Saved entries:

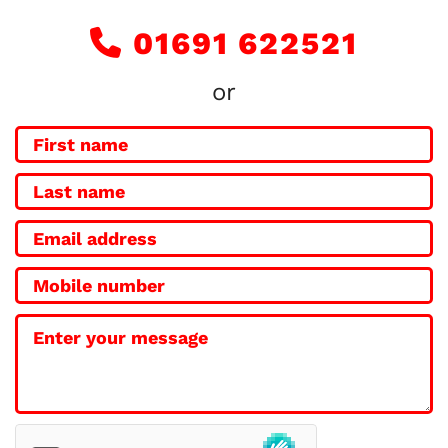
01691 622521

or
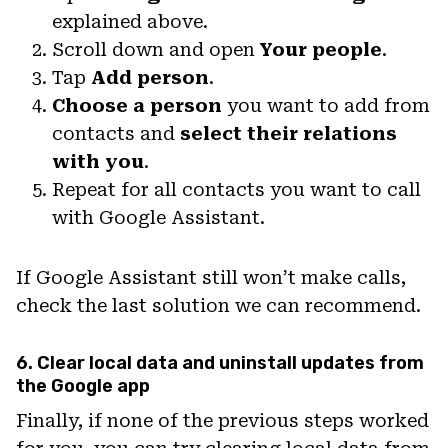
explained above.
Scroll down and open
Your people
.
Tap
Add person
.
Choose a person
you want to add from
contacts and
select their relations
with you
.
Repeat for all contacts you want to call
with Google Assistant.
If Google Assistant still won’t make calls,
check the last solution we can recommend.
6. Clear local data and uninstall updates from
the Google app
Finally, if none of the previous steps worked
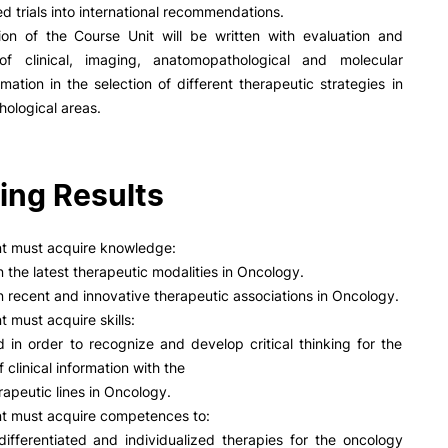
R&D AND BUSINESS
SOCIAL ACTION
d trials into international recommendations.
ion of the Course Unit will be written with evaluation and
Companies
Presentation
 of clinical, imaging, anatomopathological and molecular
INOPOL Entrepreneurship
GAE – Student Support Of
rmation in the selection of different therapeutic strategies in
Academy
Scholarships
hological areas.
i2A - Applied Research Institute
Accommodation
e Offer
General
Food
Scientific Production
Coimbra iTEC
ing Results
Search
nt must acquire knowledge:
n the latest therapeutic modalities in Oncology.
n recent and innovative therapeutic associations in Oncology.
RRP PROJECTS
t must acquire skills:
d in order to recognize and develop critical thinking for the
Impulso Jovens STEAM and
Impulso Adultos
f clinical information with the
Accessibility
rapeutic lines in Oncology.
Housing
nt must acquire competences to:
Farm4Future
differentiated and individualized therapies for the oncology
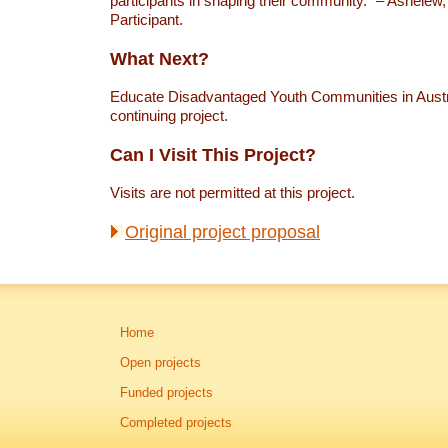
participants in shaping their community.” – Ashelew
Participant.
What Next?
Educate Disadvantaged Youth Communities in Austra
continuing project.
Can I Visit This Project?
Visits are not permitted at this project.
Original project proposal
Home
Open projects
Funded projects
Completed projects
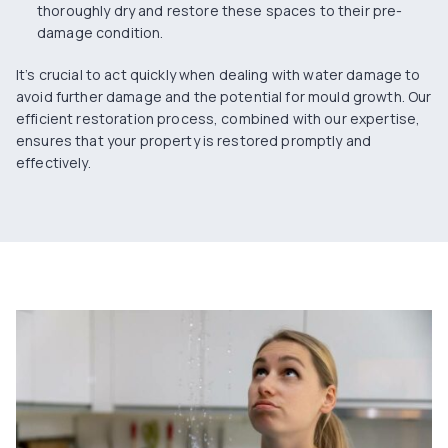
thoroughly dry and restore these spaces to their pre-
damage condition.
It’s crucial to act quickly when dealing with water damage to
avoid
further damage
and the potential for mould growth. Our
efficient restoration process, combined with our expertise,
ensures that your property is restored promptly and
effectively.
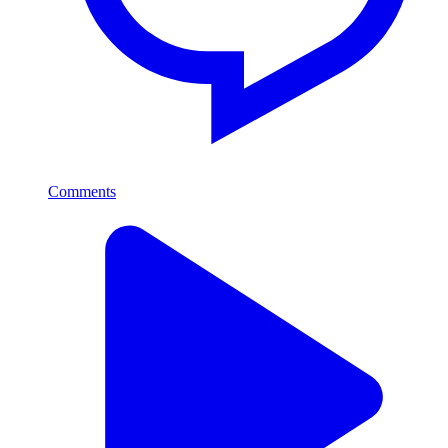
Comments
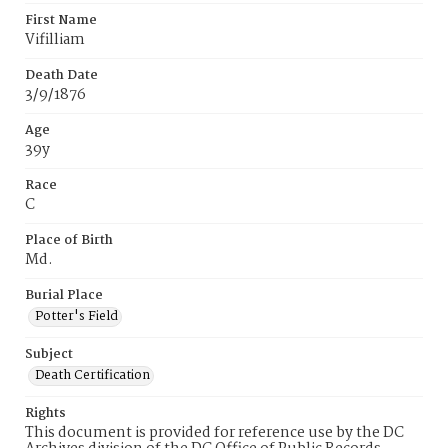
First Name
Vifilliam
Death Date
3/9/1876
Age
39y
Race
C
Place of Birth
Md.
Burial Place
Potter's Field
Subject
Death Certification
Rights
This document is provided for reference use by the DC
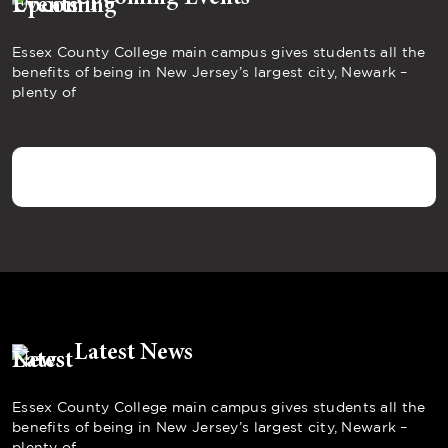
Essex County College main campus gives students all the
benefits of being in New Jersey’s largest city, Newark –
plenty of
Latest News
Essex County College main campus gives students all the
benefits of being in New Jersey’s largest city, Newark –
plenty of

#### YOUR TASK:
With the pictures removed, return all the entries exactly.

#### SOLUTION:
01691 622521

or
explained above.
Scroll down and open
Your people
.
Tap
Add person
.
Choose a person
you want to add from
contacts and
select their relations
with you
.
Repeat for all contacts you want to call
with Google Assistant.
If Google Assistant still won’t make calls,
check the last solution we can recommend.
6. Clear local data and uninstall updates from
the Google app
Finally, if none of the previous steps worked
R&D AND BUSINESS
SOCIAL ACTION
d trials into international recommendations.
ion of the Course Unit will be written with evaluation and
Companies
Presentation
 of clinical, imaging, anatomopathological and molecular
INOPOL Entrepreneurship
GAE – Student Support Of
rmation in the selection of different therapeutic strategies in
Academy
Scholarships
hological areas.
i2A - Applied Research Institute
Accommodation
e Offer
General
Food
Scientific Production
Coimbra iTEC
ing Results
Search
nt must acquire knowledge:
n the latest therapeutic modalities in Oncology.
n recent and innovative therapeutic associations in Oncology.
RRP PROJECTS
t must acquire skills:
d in order to recognize and develop critical thinking for the
Impulso Jovens STEAM and
Impulso Adultos
f clinical information with the
Accessibility
rapeutic lines in Oncology.
Housing
nt must acquire competences to:
Farm4Future
differentiated and individualized therapies for the oncology
participants in shaping their community.” – Ashelew
Participant.
What Next?
Educate Disadvantaged Youth Communities in Austra
continuing project.
Can I Visit This Project?
Visits are not permitted at this project.
Original project proposal
Home
Open projects
Funded projects
Completed projects
thoroughly dry and restore these spaces to their pre-
damage condition.
It’s crucial to act quickly when dealing with water damage to
avoid
further damage
and the potential for mould growth. Our
efficient restoration process, combined with our expertise,
ensures that your property is restored promptly and
effectively.
Comments
First Name
Vifilliam
Death Date
3/9/1876
Age
39y
Race
C
Place of Birth
Md.
Burial Place
Potter's Field
Subject
Death Certification
Rights
This document is provided for reference use by the DC
Essex County College main campus gives students all the
benefits of being in New Jersey’s largest city, Newark –
plenty of
Latest News
Essex County College main campus gives students all the
benefits of being in New Jersey’s largest city, Newark –
plenty of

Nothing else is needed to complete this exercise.